Over-affirmation and obstruction of settlements
LLMs are designed to be ‘agreeable assistants’. If an individual inputs their subjective narrative into an AI tool, the system will routinely validate their perspective. This can result in framing modest workplace misunderstandings as severe breaches of statutory rights, clear-cut acts of discrimination, or even a case likely to lead to the rarely-awarded interim relief (indeed, such is the extent of GenAI guidance resulting in interim relief applications, where near certainty of a final outcome is required, that there has recently been presidential guidance issued on applications for interim relief – see our previous article here).
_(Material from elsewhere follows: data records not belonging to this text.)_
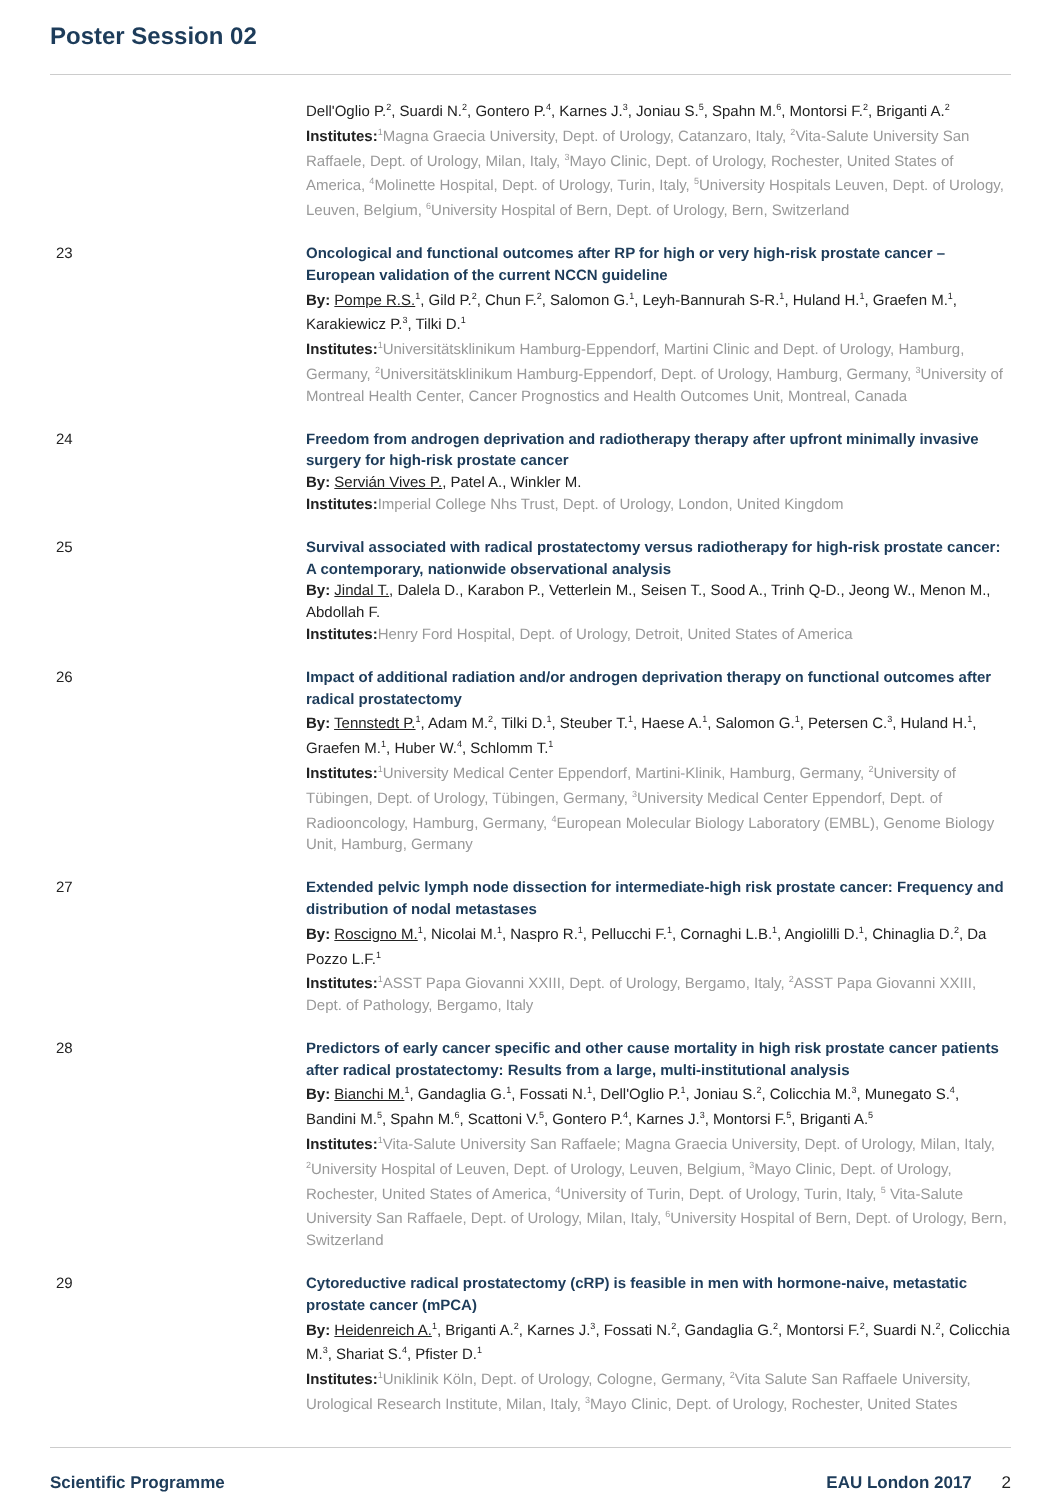Poster Session 02
Dell'Oglio P.<sup>2</sup>, Suardi N.<sup>2</sup>, Gontero P.<sup>4</sup>, Karnes J.<sup>3</sup>, Joniau S.<sup>5</sup>, Spahn M.<sup>6</sup>, Montorsi F.<sup>2</sup>, Briganti A.<sup>2</sup>
Institutes: <sup>1</sup>Magna Graecia University, Dept. of Urology, Catanzaro, Italy, <sup>2</sup>Vita-Salute University San Raffaele, Dept. of Urology, Milan, Italy, <sup>3</sup>Mayo Clinic, Dept. of Urology, Rochester, United States of America, <sup>4</sup>Molinette Hospital, Dept. of Urology, Turin, Italy, <sup>5</sup>University Hospitals Leuven, Dept. of Urology, Leuven, Belgium, <sup>6</sup>University Hospital of Bern, Dept. of Urology, Bern, Switzerland
23 Oncological and functional outcomes after RP for high or very high-risk prostate cancer – European validation of the current NCCN guideline
By: Pompe R.S.<sup>1</sup>, Gild P.<sup>2</sup>, Chun F.<sup>2</sup>, Salomon G.<sup>1</sup>, Leyh-Bannurah S-R.<sup>1</sup>, Huland H.<sup>1</sup>, Graefen M.<sup>1</sup>, Karakiewicz P.<sup>3</sup>, Tilki D.<sup>1</sup>
Institutes: <sup>1</sup>Universitätsklinikum Hamburg-Eppendorf, Martini Clinic and Dept. of Urology, Hamburg, Germany, <sup>2</sup>Universitätsklinikum Hamburg-Eppendorf, Dept. of Urology, Hamburg, Germany, <sup>3</sup>University of Montreal Health Center, Cancer Prognostics and Health Outcomes Unit, Montreal, Canada
24 Freedom from androgen deprivation and radiotherapy therapy after upfront minimally invasive surgery for high-risk prostate cancer
By: Servián Vives P., Patel A., Winkler M.
Institutes: Imperial College Nhs Trust, Dept. of Urology, London, United Kingdom
25 Survival associated with radical prostatectomy versus radiotherapy for high-risk prostate cancer: A contemporary, nationwide observational analysis
By: Jindal T., Dalela D., Karabon P., Vetterlein M., Seisen T., Sood A., Trinh Q-D., Jeong W., Menon M., Abdollah F.
Institutes: Henry Ford Hospital, Dept. of Urology, Detroit, United States of America
26 Impact of additional radiation and/or androgen deprivation therapy on functional outcomes after radical prostatectomy
By: Tennstedt P.<sup>1</sup>, Adam M.<sup>2</sup>, Tilki D.<sup>1</sup>, Steuber T.<sup>1</sup>, Haese A.<sup>1</sup>, Salomon G.<sup>1</sup>, Petersen C.<sup>3</sup>, Huland H.<sup>1</sup>, Graefen M.<sup>1</sup>, Huber W.<sup>4</sup>, Schlomm T.<sup>1</sup>
Institutes: <sup>1</sup>University Medical Center Eppendorf, Martini-Klinik, Hamburg, Germany, <sup>2</sup>University of Tübingen, Dept. of Urology, Tübingen, Germany, <sup>3</sup>University Medical Center Eppendorf, Dept. of Radiooncology, Hamburg, Germany, <sup>4</sup>European Molecular Biology Laboratory (EMBL), Genome Biology Unit, Hamburg, Germany
27 Extended pelvic lymph node dissection for intermediate-high risk prostate cancer: Frequency and distribution of nodal metastases
By: Roscigno M.<sup>1</sup>, Nicolai M.<sup>1</sup>, Naspro R.<sup>1</sup>, Pellucchi F.<sup>1</sup>, Cornaghi L.B.<sup>1</sup>, Angiolilli D.<sup>1</sup>, Chinaglia D.<sup>2</sup>, Da Pozzo L.F.<sup>1</sup>
Institutes: <sup>1</sup>ASST Papa Giovanni XXIII, Dept. of Urology, Bergamo, Italy, <sup>2</sup>ASST Papa Giovanni XXIII, Dept. of Pathology, Bergamo, Italy
28 Predictors of early cancer specific and other cause mortality in high risk prostate cancer patients after radical prostatectomy: Results from a large, multi-institutional analysis
By: Bianchi M.<sup>1</sup>, Gandaglia G.<sup>1</sup>, Fossati N.<sup>1</sup>, Dell'Oglio P.<sup>1</sup>, Joniau S.<sup>2</sup>, Colicchia M.<sup>3</sup>, Munegato S.<sup>4</sup>, Bandini M.<sup>5</sup>, Spahn M.<sup>6</sup>, Scattoni V.<sup>5</sup>, Gontero P.<sup>4</sup>, Karnes J.<sup>3</sup>, Montorsi F.<sup>5</sup>, Briganti A.<sup>5</sup>
Institutes: <sup>1</sup>Vita-Salute University San Raffaele; Magna Graecia University, Dept. of Urology, Milan, Italy, <sup>2</sup>University Hospital of Leuven, Dept. of Urology, Leuven, Belgium, <sup>3</sup>Mayo Clinic, Dept. of Urology, Rochester, United States of America, <sup>4</sup>University of Turin, Dept. of Urology, Turin, Italy, <sup>5</sup> Vita-Salute University San Raffaele, Dept. of Urology, Milan, Italy, <sup>6</sup>University Hospital of Bern, Dept. of Urology, Bern, Switzerland
29 Cytoreductive radical prostatectomy (cRP) is feasible in men with hormone-naive, metastatic prostate cancer (mPCA)
By: Heidenreich A.<sup>1</sup>, Briganti A.<sup>2</sup>, Karnes J.<sup>3</sup>, Fossati N.<sup>2</sup>, Gandaglia G.<sup>2</sup>, Montorsi F.<sup>2</sup>, Suardi N.<sup>2</sup>, Colicchia M.<sup>3</sup>, Shariat S.<sup>4</sup>, Pfister D.<sup>1</sup>
Institutes: <sup>1</sup>Uniklinik Köln, Dept. of Urology, Cologne, Germany, <sup>2</sup>Vita Salute San Raffaele University, Urological Research Institute, Milan, Italy, <sup>3</sup>Mayo Clinic, Dept. of Urology, Rochester, United States
Scientific Programme EAU London 2017 2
This ‘over-affirmation’ instils an artificial sense of confidence in claimants whereby they believe they have ironclad, high-value cases. Often the result is that, because they have no independent verification, employees refuse reasonable early settlement offers via ACAS, and instead drive weak and/or legally incoherent claims to the tribunal. Of course, if a reasonable offer is properly framed on a ‘without prejudice save as to costs basis’, with the claimant being invited to seek independent legal advice, the possibility of a costs application can arise.
Data breaches
A further issue that arises is that if claimants enter their employer’s confidential information into a public source GenAI platform, there is a good chance they might be committing a data breach and/or a breach of confidentiality. While this will not assist after the event in relation to, for example, the reason for a dismissal in an unfair dismissal claim, it might assist in a breach of contract defence or with a Polkey-type reduction in capping loss for unfair dismissal.
Accordingly, while GenAI might superficially appear to assist claimants in the running of their cases, in the wrong hands (which can sometimes be lawyers’ hands – there have been a number of cases where lawyers and even the judiciary have been criticised for improper use of AI tools) it can be an example of little knowledge being a dangerous thing. There is a serious risk of more and more claimants receiving costs orders against them or their cases being struck out, all while continuing to grow the backlog of claims in the tribunal system.